Before and after images:

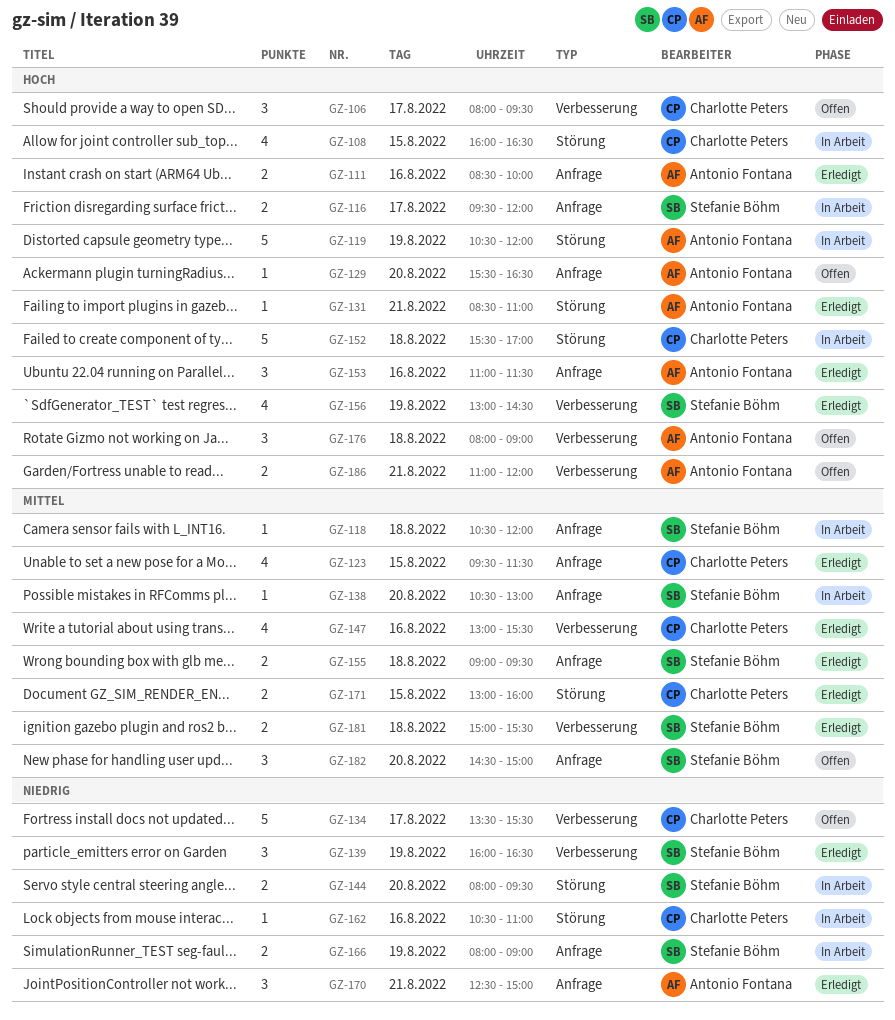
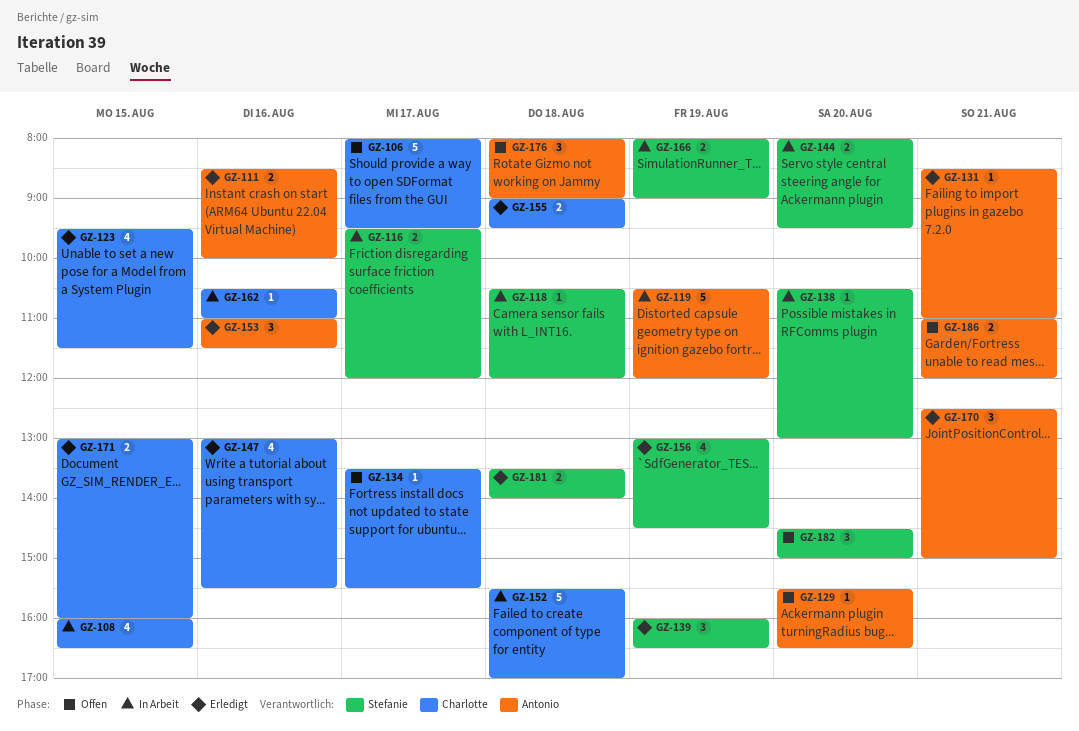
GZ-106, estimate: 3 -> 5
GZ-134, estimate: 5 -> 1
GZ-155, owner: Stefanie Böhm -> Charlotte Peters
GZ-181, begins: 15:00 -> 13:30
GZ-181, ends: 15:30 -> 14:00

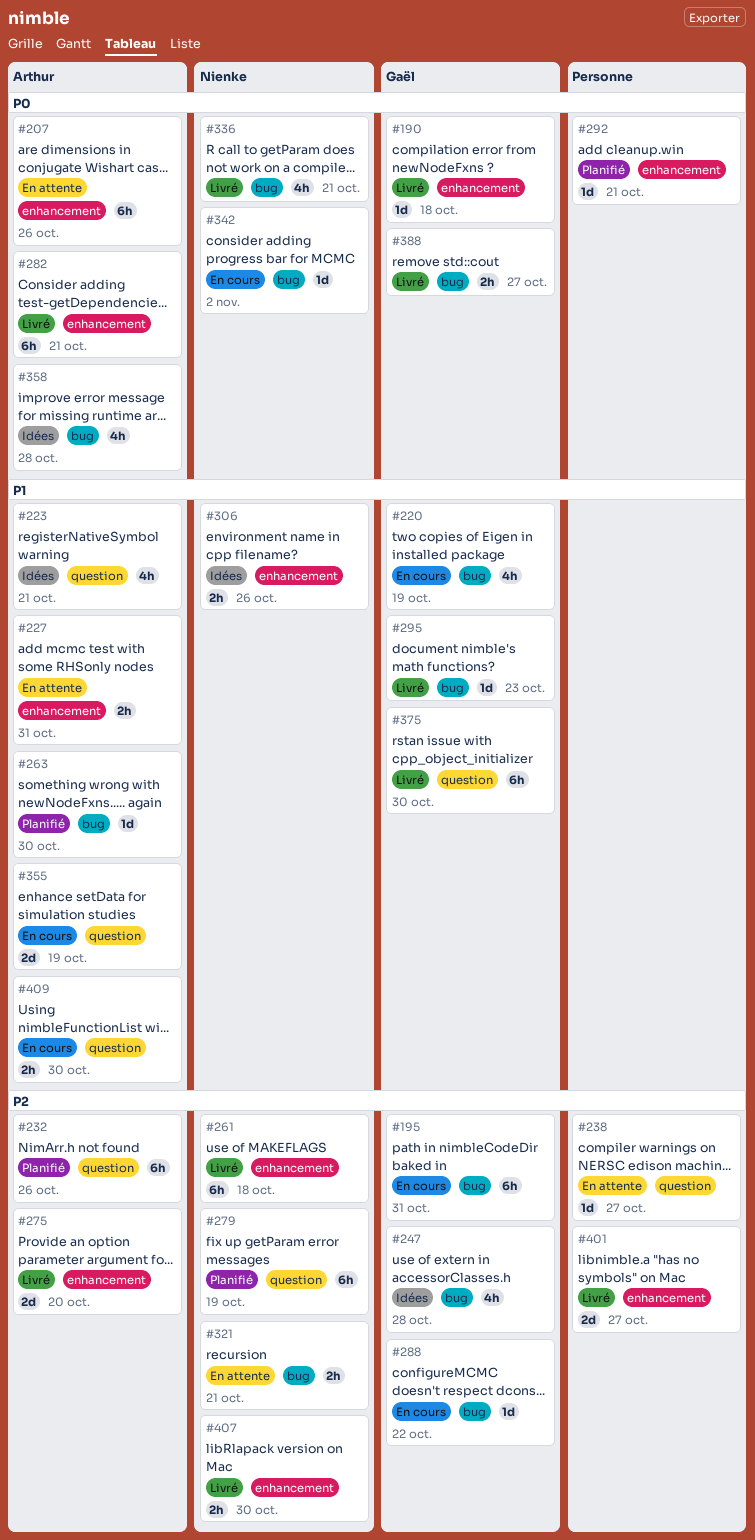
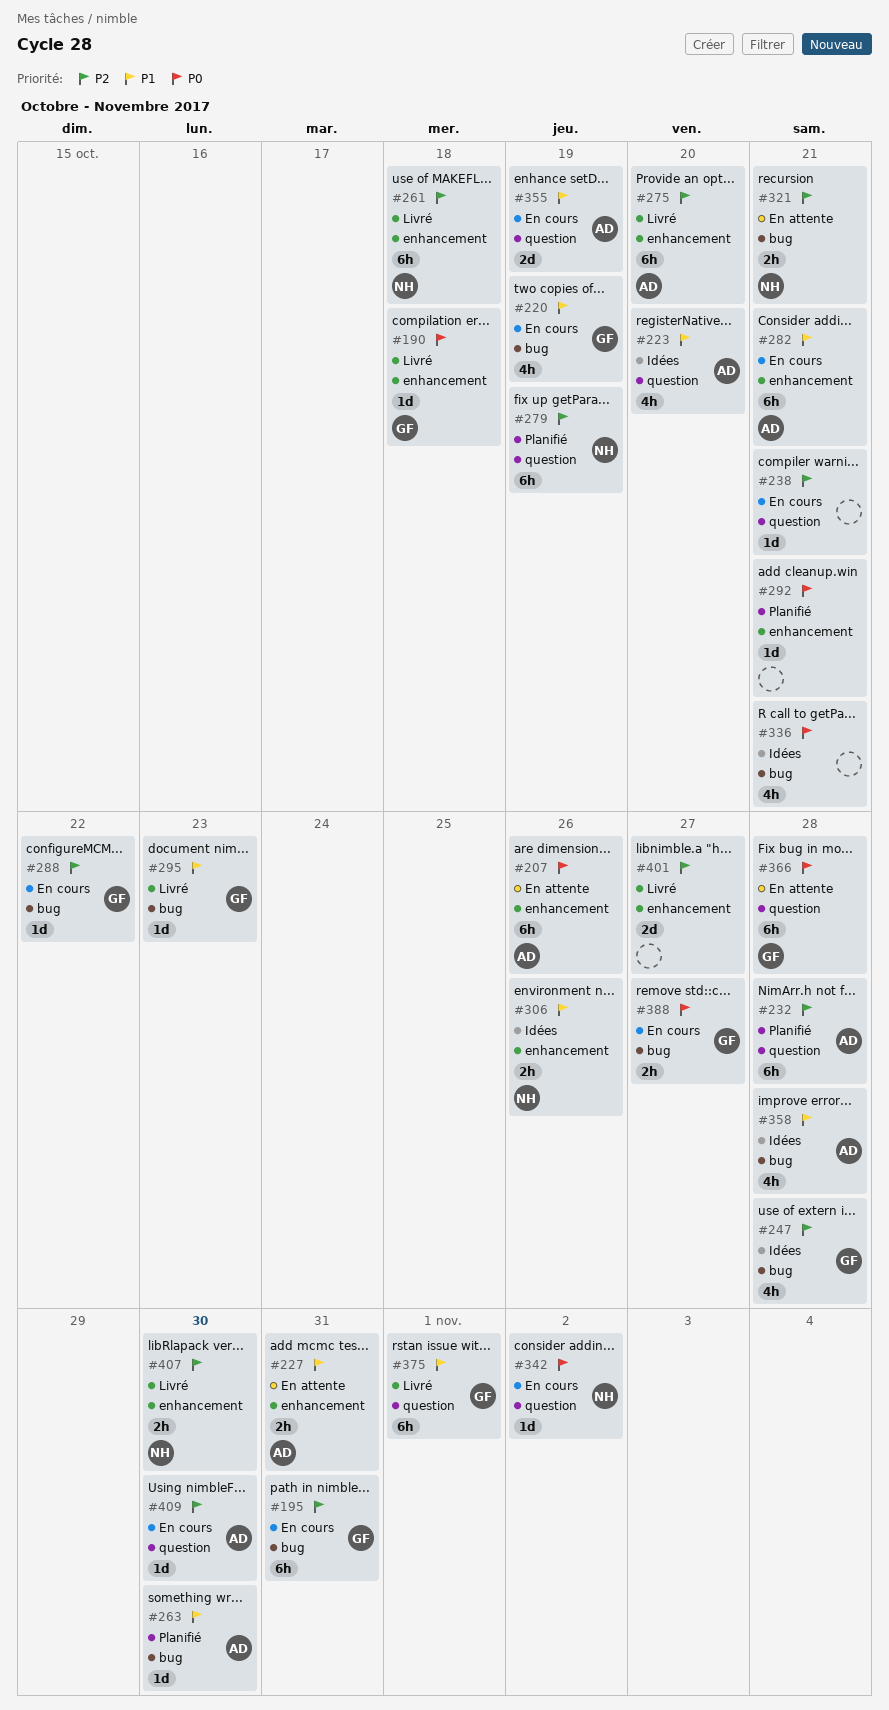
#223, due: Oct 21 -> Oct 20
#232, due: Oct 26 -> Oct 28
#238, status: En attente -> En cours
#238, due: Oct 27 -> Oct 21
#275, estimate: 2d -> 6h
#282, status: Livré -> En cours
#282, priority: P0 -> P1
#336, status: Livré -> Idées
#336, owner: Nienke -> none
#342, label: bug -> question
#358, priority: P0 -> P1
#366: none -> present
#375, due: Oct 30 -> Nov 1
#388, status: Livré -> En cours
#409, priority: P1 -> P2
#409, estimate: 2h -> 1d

#### TASK GOAL:
The data above should be repeated in full and exactly, with no pictures carried over.

#### PROBLEM SOLUTION:
GZ-106, estimate: 3 -> 5
GZ-134, estimate: 5 -> 1
GZ-155, owner: Stefanie Böhm -> Charlotte Peters
GZ-181, begins: 15:00 -> 13:30
GZ-181, ends: 15:30 -> 14:00

#223, due: Oct 21 -> Oct 20
#232, due: Oct 26 -> Oct 28
#238, status: En attente -> En cours
#238, due: Oct 27 -> Oct 21
#275, estimate: 2d -> 6h
#282, status: Livré -> En cours
#282, priority: P0 -> P1
#336, status: Livré -> Idées
#336, owner: Nienke -> none
#342, label: bug -> question
#358, priority: P0 -> P1
#366: none -> present
#375, due: Oct 30 -> Nov 1
#388, status: Livré -> En cours
#409, priority: P1 -> P2
#409, estimate: 2h -> 1d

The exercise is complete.